_WHAT TO DO_. Using the post about being racially ambiguous, say whether each statement agrees with it. Answer yes or no for each, and quote the exact words from the post that decide it. 1. The picture was taken during a photojournalism class. 2. The writer was insulted at being called Sarafina. 3. The writer wears a scarf because of being Muslim.

_DOCUMENT TEXT_.
Yesterday I posted a picture of myself on facebook wearing a wrapped scarf around my head and a hoodie, I was looking rather glum if I do say so myself and only vaguely interested in whatever I was listening to. The picture was taken during a photojournalism class and my colleague Reuven was experimenting with depth of field. I posted the picture because I thought it most effectively captured my mood at the time.

One of my older friends from Cape Town commented on the picture, saying “Why had that sarafina look? PS: Shaka Zulu”… this was his comment, verbatim… I’m not sure if he was trying to insult me or trying to make a joke but I wasn’t laughing because I didn’t get it. So I asked him what he meant and his reply was “Dude you look like Sarafina!!!!”… I felt so furious by this underhanded attack at my choice of scarf and once again, my skin colour. I wasn’t insulted by the fact that he had referred to me as Sarafina but the fact that he thought I would take offence to it is what made me mad. I was mad that he intentionally used a racial distinction to make me feel bad or insulted in some way.

I have been considered racially ambiguous all my life. People never know whether I am black or coloured.The first assumption is always that I’m black because I’m dark and my hair is covered with a scarf (which I wear because I’m muslim) but when I open my mouth it’s very obvious that I am coloured because of my Capetonian accent and the various shows of vulgarity in my speech (LOL not all coloureds are vulgar). I used to hate my hair and my skin tone because of it, always being referred to as black and made fun of by my coloured class mates because I was so much darker than them, oh and not to mention my derrière, I had a huge bum for a kid, easily twerkable, always in the way but not so much anymore. But it never really bothered me, I took it in my stride, I went with it, even though I knew nothing of being black I wouldn’t mind so much that they made fun of me because these were things that I knew couldn’t change.

_MATERIAL SHOWN_.
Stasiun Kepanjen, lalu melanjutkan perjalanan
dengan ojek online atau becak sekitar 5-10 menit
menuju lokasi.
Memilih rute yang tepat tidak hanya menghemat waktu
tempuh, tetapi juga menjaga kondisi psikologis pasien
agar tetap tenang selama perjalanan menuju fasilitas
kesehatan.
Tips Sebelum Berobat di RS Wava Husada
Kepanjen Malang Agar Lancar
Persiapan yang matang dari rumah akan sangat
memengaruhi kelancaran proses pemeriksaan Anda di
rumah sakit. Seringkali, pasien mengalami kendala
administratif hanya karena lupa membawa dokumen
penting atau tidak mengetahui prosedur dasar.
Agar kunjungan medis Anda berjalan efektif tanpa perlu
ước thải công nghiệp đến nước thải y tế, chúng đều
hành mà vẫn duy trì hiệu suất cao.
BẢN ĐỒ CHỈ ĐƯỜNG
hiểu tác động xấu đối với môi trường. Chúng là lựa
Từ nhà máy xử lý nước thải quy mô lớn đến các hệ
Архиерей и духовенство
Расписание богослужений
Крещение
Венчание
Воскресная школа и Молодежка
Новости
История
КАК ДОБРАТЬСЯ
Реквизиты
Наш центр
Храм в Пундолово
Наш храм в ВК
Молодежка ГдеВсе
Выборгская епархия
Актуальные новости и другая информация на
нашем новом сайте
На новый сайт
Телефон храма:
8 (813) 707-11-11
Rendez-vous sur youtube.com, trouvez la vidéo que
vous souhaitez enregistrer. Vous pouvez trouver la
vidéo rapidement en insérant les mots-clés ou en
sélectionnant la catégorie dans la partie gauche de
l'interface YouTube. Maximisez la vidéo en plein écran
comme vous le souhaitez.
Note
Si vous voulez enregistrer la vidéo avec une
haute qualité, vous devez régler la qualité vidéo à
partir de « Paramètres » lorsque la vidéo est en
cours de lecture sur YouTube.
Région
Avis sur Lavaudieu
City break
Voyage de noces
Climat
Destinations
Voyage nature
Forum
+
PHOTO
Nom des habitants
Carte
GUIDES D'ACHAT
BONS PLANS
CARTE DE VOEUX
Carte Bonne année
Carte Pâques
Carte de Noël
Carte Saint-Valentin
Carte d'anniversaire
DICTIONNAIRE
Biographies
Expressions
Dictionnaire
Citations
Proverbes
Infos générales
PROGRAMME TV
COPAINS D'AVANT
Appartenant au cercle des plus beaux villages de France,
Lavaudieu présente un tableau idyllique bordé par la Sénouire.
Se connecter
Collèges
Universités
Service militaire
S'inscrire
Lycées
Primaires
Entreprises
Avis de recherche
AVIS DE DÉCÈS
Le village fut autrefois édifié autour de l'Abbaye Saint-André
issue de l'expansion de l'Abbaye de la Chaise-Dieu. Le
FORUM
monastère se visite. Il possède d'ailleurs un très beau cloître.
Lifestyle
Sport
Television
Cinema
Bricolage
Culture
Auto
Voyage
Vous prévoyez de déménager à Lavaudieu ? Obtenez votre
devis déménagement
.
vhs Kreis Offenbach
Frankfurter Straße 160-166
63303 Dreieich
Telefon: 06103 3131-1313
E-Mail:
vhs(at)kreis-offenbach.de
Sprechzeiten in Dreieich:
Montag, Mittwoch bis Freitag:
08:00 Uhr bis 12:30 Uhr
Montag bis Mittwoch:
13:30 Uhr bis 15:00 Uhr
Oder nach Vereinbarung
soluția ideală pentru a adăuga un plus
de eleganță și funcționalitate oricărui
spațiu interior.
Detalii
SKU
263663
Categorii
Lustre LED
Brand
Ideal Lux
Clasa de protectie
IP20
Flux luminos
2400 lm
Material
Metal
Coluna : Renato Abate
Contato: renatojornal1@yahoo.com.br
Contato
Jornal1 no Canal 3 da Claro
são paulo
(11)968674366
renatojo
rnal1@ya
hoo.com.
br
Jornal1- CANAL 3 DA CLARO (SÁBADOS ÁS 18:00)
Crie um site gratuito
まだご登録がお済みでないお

_ANSWER AREA_.
1. Yes: "The picture was taken during a photojournalism class"
2. No: "I wasn’t insulted by the fact that he had referred to me as Sarafina"
3. Yes: "which I wear because I’m muslim"